Pemimpin militer Mali, Perdana Menteri Choguel Kokalla, memecat Maiga dan pemerintahannya.
Hal ini menyusul kritik yang jarang dilakukan oleh Maiga mengenai kurangnya transparansi junta mengenai kembalinya mereka ke demokrasi yang pernah dijanjikan.
Sebuah dekrit yang dibacakan di televisi pemerintah oleh pemimpin junta Kolonel Asimi Goita mengatakan tugas perdana menteri dan anggota pemerintah telah “dihentikan”.
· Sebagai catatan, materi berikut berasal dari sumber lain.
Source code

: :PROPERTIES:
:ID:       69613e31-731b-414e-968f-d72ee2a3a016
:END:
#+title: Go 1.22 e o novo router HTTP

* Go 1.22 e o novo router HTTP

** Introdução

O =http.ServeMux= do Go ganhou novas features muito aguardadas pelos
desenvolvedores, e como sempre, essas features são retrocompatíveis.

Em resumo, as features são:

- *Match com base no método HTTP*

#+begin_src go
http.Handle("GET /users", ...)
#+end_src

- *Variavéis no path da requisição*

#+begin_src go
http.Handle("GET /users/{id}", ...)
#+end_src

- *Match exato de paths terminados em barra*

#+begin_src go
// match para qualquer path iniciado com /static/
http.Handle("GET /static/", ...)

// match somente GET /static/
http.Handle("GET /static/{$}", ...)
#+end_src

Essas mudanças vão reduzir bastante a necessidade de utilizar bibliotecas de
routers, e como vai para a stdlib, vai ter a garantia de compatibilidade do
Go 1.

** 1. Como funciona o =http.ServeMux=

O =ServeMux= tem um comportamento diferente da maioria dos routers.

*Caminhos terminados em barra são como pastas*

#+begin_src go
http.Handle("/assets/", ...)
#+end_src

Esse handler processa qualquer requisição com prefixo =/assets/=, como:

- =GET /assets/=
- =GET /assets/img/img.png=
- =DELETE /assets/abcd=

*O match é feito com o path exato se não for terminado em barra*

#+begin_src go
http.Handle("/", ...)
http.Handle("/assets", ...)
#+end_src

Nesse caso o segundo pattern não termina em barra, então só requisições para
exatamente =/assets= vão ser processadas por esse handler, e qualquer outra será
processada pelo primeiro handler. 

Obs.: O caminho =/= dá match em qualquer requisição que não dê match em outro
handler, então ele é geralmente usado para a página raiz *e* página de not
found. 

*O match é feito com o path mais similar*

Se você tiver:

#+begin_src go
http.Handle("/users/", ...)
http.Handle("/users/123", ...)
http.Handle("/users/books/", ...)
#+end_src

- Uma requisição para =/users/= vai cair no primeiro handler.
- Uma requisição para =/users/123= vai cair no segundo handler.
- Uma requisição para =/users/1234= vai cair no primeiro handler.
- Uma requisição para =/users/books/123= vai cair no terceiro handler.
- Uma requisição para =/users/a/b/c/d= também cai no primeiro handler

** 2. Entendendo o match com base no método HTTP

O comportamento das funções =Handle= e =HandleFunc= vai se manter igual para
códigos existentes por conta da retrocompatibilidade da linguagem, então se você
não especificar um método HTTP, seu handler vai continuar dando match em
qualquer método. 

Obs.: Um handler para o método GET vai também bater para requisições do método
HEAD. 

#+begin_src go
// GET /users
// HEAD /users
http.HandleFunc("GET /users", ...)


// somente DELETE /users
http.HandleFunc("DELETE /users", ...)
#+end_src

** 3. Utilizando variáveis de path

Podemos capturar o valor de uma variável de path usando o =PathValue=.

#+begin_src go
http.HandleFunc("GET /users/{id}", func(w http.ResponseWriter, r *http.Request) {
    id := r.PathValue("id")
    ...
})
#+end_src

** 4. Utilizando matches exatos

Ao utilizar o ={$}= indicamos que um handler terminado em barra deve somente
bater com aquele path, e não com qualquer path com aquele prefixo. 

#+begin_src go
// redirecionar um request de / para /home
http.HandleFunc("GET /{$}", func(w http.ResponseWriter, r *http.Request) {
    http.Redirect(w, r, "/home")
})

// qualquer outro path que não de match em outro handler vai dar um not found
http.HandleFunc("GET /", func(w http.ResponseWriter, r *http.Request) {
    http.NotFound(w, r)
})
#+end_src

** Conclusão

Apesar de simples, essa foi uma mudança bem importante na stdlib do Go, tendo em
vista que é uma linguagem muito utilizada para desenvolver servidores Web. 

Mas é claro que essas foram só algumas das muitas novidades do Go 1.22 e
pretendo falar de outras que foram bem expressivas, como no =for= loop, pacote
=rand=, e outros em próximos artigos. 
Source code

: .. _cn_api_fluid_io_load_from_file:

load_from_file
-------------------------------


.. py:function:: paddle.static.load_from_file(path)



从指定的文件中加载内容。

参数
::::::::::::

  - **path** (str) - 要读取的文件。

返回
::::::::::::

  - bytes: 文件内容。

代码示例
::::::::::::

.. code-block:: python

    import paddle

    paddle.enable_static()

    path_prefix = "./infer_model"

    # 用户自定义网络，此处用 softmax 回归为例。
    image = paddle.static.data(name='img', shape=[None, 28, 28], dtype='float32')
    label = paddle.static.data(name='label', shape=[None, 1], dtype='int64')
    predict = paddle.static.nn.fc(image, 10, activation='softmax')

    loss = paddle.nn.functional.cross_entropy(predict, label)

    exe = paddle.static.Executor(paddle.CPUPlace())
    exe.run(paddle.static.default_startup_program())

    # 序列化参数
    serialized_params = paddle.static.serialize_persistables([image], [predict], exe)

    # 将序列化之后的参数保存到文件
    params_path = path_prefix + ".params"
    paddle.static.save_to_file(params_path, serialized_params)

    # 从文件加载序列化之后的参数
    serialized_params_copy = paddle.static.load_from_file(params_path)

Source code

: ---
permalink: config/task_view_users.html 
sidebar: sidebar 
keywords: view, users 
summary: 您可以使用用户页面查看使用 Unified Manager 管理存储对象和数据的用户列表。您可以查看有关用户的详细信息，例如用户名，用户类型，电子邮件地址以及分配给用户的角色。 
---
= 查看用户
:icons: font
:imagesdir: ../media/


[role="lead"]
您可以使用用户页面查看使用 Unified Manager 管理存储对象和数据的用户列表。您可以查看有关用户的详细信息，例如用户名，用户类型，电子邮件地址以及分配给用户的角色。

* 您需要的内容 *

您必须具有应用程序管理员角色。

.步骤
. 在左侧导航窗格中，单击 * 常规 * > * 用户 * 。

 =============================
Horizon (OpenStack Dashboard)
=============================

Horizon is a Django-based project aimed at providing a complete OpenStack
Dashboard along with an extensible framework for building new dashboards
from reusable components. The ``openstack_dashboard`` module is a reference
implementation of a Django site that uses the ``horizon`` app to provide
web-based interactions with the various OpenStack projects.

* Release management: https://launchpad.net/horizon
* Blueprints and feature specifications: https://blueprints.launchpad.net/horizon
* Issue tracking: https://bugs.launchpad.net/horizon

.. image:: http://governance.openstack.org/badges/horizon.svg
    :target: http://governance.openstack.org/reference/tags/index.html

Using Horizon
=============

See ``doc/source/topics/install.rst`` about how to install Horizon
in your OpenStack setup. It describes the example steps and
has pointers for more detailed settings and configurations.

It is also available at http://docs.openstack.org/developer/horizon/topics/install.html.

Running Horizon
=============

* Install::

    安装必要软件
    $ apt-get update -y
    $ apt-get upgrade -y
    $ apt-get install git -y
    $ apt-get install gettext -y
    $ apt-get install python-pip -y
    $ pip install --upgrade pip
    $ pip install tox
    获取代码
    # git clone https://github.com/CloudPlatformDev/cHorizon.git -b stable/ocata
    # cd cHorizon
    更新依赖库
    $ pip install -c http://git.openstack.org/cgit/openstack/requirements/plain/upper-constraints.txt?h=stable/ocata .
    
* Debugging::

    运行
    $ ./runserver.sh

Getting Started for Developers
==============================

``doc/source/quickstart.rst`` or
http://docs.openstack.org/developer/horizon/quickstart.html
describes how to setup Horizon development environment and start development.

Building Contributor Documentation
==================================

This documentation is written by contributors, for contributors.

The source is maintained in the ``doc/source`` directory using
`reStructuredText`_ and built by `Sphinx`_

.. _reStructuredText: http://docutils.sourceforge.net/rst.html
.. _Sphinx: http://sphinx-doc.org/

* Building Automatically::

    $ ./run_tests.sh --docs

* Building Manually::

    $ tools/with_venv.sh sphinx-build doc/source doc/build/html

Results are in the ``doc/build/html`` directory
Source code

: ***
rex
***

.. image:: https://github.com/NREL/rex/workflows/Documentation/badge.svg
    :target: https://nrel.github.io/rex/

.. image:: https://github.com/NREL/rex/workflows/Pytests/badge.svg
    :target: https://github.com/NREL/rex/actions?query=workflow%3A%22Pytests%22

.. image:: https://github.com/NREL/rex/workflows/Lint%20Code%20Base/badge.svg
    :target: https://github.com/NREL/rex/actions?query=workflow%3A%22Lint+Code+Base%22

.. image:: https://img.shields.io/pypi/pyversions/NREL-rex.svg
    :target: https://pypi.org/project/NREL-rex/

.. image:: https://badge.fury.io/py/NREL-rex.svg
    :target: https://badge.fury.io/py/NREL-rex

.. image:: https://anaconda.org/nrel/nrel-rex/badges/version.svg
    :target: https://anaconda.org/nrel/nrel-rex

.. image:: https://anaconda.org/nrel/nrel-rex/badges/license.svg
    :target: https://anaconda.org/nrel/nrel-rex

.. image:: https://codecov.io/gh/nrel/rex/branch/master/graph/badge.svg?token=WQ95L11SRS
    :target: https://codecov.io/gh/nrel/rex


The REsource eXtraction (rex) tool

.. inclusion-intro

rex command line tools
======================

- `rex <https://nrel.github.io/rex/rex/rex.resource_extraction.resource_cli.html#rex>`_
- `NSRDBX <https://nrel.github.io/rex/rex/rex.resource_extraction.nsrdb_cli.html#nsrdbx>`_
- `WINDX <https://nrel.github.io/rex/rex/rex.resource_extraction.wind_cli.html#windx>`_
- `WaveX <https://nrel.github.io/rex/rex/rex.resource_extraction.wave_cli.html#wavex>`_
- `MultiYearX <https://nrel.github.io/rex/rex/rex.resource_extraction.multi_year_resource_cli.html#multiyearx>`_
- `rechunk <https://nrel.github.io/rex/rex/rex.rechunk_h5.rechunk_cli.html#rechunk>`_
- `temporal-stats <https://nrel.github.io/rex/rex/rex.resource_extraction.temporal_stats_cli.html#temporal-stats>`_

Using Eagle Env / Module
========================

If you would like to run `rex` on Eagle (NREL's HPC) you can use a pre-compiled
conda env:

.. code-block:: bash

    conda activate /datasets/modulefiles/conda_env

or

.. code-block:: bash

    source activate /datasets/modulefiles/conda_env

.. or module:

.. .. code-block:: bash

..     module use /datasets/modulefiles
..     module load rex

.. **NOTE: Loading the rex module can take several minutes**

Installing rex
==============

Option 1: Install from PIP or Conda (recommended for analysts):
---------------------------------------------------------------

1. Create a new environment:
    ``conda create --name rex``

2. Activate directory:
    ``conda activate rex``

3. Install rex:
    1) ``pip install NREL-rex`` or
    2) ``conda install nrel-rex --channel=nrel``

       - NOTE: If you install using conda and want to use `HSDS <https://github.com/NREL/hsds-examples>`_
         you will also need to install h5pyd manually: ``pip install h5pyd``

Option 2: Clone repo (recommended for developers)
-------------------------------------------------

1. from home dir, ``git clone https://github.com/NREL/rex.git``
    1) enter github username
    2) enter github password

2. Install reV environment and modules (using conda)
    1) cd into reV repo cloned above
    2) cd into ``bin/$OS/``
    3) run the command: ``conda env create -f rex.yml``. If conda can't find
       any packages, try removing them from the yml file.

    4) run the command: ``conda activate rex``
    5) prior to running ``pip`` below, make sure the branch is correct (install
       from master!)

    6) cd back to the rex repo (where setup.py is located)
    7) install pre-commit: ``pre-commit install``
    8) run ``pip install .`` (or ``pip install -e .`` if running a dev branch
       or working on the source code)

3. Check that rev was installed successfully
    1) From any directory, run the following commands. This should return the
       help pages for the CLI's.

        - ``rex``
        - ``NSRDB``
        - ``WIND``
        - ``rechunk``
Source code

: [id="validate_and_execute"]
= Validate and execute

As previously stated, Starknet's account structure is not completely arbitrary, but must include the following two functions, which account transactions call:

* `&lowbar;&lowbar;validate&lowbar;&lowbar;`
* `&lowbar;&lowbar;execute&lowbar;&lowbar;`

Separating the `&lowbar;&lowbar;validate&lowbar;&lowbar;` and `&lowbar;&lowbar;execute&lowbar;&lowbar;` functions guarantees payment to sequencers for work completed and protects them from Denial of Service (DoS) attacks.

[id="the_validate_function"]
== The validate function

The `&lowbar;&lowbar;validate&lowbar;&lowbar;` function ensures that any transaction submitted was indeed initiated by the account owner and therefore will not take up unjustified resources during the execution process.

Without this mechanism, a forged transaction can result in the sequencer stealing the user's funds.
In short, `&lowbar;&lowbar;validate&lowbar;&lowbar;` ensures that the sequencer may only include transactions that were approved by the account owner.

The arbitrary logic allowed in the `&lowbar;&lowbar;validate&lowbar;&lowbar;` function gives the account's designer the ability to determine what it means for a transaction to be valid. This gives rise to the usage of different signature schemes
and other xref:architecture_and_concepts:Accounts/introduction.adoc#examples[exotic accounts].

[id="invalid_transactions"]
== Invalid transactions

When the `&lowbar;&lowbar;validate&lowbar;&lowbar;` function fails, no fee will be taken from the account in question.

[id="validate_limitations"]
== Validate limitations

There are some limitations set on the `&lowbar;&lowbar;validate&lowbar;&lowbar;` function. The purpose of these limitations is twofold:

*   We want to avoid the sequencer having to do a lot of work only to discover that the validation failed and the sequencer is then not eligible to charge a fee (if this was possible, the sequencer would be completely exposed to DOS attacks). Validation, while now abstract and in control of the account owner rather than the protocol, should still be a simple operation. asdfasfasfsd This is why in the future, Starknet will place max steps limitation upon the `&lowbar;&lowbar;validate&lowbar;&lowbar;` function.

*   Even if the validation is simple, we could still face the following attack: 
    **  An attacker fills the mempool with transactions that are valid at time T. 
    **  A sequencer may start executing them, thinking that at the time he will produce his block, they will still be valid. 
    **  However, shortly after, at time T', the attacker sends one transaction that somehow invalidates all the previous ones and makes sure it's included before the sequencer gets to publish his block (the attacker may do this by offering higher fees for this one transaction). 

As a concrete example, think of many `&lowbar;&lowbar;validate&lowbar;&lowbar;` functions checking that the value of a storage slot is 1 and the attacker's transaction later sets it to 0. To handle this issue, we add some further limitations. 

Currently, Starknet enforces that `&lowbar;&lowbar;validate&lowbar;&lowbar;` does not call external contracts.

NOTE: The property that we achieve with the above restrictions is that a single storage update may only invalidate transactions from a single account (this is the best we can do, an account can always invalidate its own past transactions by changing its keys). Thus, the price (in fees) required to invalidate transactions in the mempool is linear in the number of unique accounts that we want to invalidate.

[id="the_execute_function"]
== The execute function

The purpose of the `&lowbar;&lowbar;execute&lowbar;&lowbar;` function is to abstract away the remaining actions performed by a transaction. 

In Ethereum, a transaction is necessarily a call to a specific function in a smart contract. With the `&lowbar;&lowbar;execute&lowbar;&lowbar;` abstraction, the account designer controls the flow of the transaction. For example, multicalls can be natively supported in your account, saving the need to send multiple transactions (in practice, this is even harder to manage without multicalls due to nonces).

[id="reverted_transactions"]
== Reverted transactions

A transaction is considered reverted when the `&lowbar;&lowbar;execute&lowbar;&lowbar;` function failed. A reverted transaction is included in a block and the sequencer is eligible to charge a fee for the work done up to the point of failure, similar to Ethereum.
Mali telah mengalami kekerasan jihadis dan separatis selama bertahun-tahun – yang berujung pada kudeta militer pada tahun 2020 dan 2021.
Junta berjanji akan menyelenggarakan pemilu dan menyerahkan kekuasaan kepada warga sipil pada Maret 2024, namun kemudian menunda pemungutan suara tersebut.
Hubungan antara presiden militer dan perdana menteri sipilnya telah tegang selama beberapa waktu.
Pada hari Sabtu, Maiga, ketika berbicara kepada para pendukungnya, mengkritik kurangnya transparansi dalam penanganan transisi.
“Transisi yang seharusnya berakhir pada 26 Maret 2024, namun ditunda tanpa batas waktu, secara sepihak, tanpa perdebatan di dalam pemerintahan,” ujarnya.
“Ini tidak normal dalam pemerintahan,” tambahnya, seraya menambahkan bahwa sebagai perdana menteri dia tidak diberitahu tentang keputusan junta untuk menunda pemilu.
Beliau juga menyoroti potensi tantangan dan risiko yang dapat ditimbulkan oleh kebingungan seputar perubahan yang terjadi saat ini terhadap negara ini.
Sebelum pemecatannya, ada seruan agar Maiga mengundurkan diri karena kemarahannya terhadap para pemimpin militer.
Sebuah kelompok pro-militer, The Collective for the Defense of the Military, pada hari Minggu meminta dia untuk mengundurkan diri dalam waktu 72 jam, dan menggambarkan kemarahannya sebagai pengkhianatan.
Namun pemecatannya tidak terlalu mengejutkan mengingat tanda-tanda perpecahan di kalangan penguasa selama berbulan-bulan.
Pada bulan Juni, Maiga secara terbuka mendukung dokumen salah satu pendukungnya yang ditangkap sebulan sebelumnya karena mengkritik militer yang sudah lama berkuasa.
Pemimpin Junta Maiga diangkat sebagai perdana menteri pada tahun 2021 setelah kudeta kedua terhadap presiden sementara Bah N’Da.
Pria berusia 66 tahun ini sebelumnya pernah beberapa kali menjabat menteri dan tiga kali maju sebagai calon presiden.
Kepergiannya dari pemerintahan menambah transisi dan ketidakpastian mengenai masa depannya.
Ada spekulasi bahwa ia bisa menjadi tokoh oposisi yang berpotensi menantang mantan bosnya untuk menduduki jabatan tertinggi di negara itu, kapan pun pemilu dijadwalkan.
Pemecatannya menimbulkan reaksi beragam di tingkat lokal dan regional, di mana para pendukungnya mengatakan ia harus menjadi sasaran pemilihan presiden dan pihak lain melihatnya sebagai pengkhianat.
Junta mendapat dukungan rakyat ketika mengambil alih kekuasaan tiga tahun lalu.
Hal ini menyusul protes besar-besaran terhadap mantan Presiden Ibrahim Boubacar Keita di tengah tuduhan korupsi, ketidakpastian ekonomi, dan ketidakamanan.
Namun junta telah berjuang untuk mengendalikan kekerasan jihadis dan meningkatnya kemarahan sebagian besar masyarakat terhadap pemerintah sementara.
Pelaporan tambahan oleh Nicholas Negos
Anda mungkin juga tertarik pada:
pergi ke BBCAfrika.com Untuk berita lebih lanjut di benua Afrika.